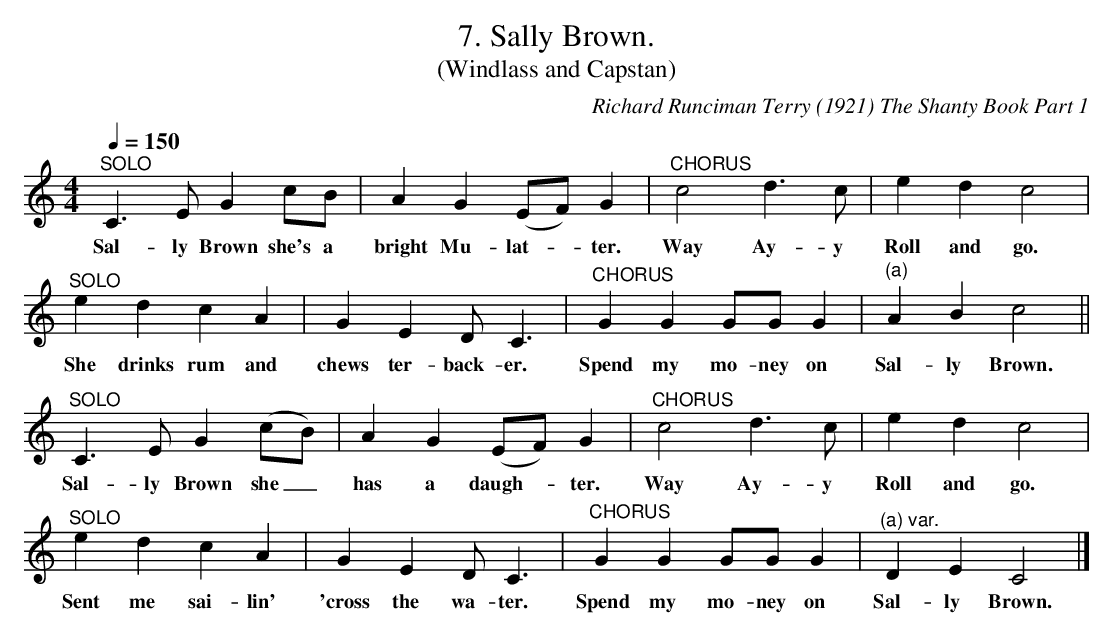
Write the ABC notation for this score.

X:1
T:7. Sally Brown.
T:(Windlass and Capstan)
C:Richard Runciman Terry (1921) The Shanty Book Part 1
L:1/4
Q:1/4=150
M:4/4
K:C
"^SOLO" C3/2 E/ G c/B/ | A G (E/F/) G |"^CHORUS" c2 d3/2 c/ | e d c2 |$"^SOLO" e d c A |
w: Sal- ly Brown she's a|bright Mu- lat- * ter.|Way Ay- y|Roll and go.|She drinks rum and|
G E D/ C3/2 |"^CHORUS" G G G/G/ G |"^(a)" A B c2 ||$"^SOLO" C3/2 E/ G (c/B/) | A G (E/F/) G |
w: chews ter- back- er.|Spend my mo- ney on|Sal- ly Brown.|Sal- ly Brown she_ |has a daugh- * ter.|
"^CHORUS" c2 d3/2 c/ | e d c2 |$"^SOLO" e d c A | G E D/ C3/2 |"^CHORUS" G G G/G/ G |
w: Way Ay- y|Roll and go.|Sent me sai- lin'|'cross the wa- ter.|Spend my mo- ney on|
"^(a) var." D E C2 |]
w: Sal- ly Brown.|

* * *

**Exercise prompt:** Lay out every line of the listing above as a JSON list of strings, one string per line, with blank lines dropped and the picture left out.

**Correct answer:**
[
  "Write the ABC notation for this score.",
  "X:1",
  "T:7. Sally Brown.",
  "T:(Windlass and Capstan)",
  "C:Richard Runciman Terry (1921) The Shanty Book Part 1",
  "L:1/4",
  "Q:1/4=150",
  "M:4/4",
  "K:C",
  "\"^SOLO\" C3/2 E/ G c/B/ | A G (E/F/) G |\"^CHORUS\" c2 d3/2 c/ | e d c2 |$\"^SOLO\" e d c A |",
  "w: Sal- ly Brown she's a|bright Mu- lat- * ter.|Way Ay- y|Roll and go.|She drinks rum and|",
  "G E D/ C3/2 |\"^CHORUS\" G G G/G/ G |\"^(a)\" A B c2 ||$\"^SOLO\" C3/2 E/ G (c/B/) | A G (E/F/) G |",
  "w: chews ter- back- er.|Spend my mo- ney on|Sal- ly Brown.|Sal- ly Brown she_ |has a daugh- * ter.|",
  "\"^CHORUS\" c2 d3/2 c/ | e d c2 |$\"^SOLO\" e d c A | G E D/ C3/2 |\"^CHORUS\" G G G/G/ G |",
  "w: Way Ay- y|Roll and go.|Sent me sai- lin'|'cross the wa- ter.|Spend my mo- ney on|",
  "\"^(a) var.\" D E C2 |]",
  "w: Sal- ly Brown.|"
]